### WHAT YOU SHOULD DO:
Reproduce the listing below word for word, with no pictures.

### MATERIAL FOR THE TASK:
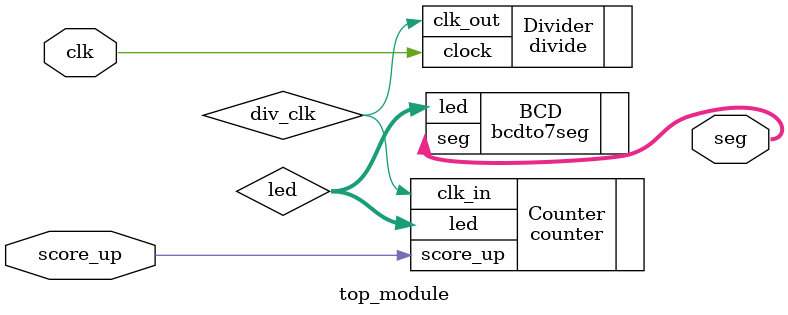
<source format=v>
`timescale 1ns / 1ps


module top_module(
    input clk,
    input score_up,
    output [6:0] seg
);
    wire div_clk;
    wire [3:0]led;
    
    divide Divider(.clock(clk), .clk_out(div_clk));
    
    counter Counter(.clk_in(div_clk), .score_up(score_up), .led(led));
    
    bcdto7seg BCD(.led(led), .seg(seg));
    
endmodule 

</source>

### RESPONSE AREA:
<source format=v>
`timescale 1ns / 1ps


module top_module(
    input clk,
    input score_up,
    output [6:0] seg
);
    wire div_clk;
    wire [3:0]led;
    
    divide Divider(.clock(clk), .clk_out(div_clk));
    
    counter Counter(.clk_in(div_clk), .score_up(score_up), .led(led));
    
    bcdto7seg BCD(.led(led), .seg(seg));
    
endmodule 

</source>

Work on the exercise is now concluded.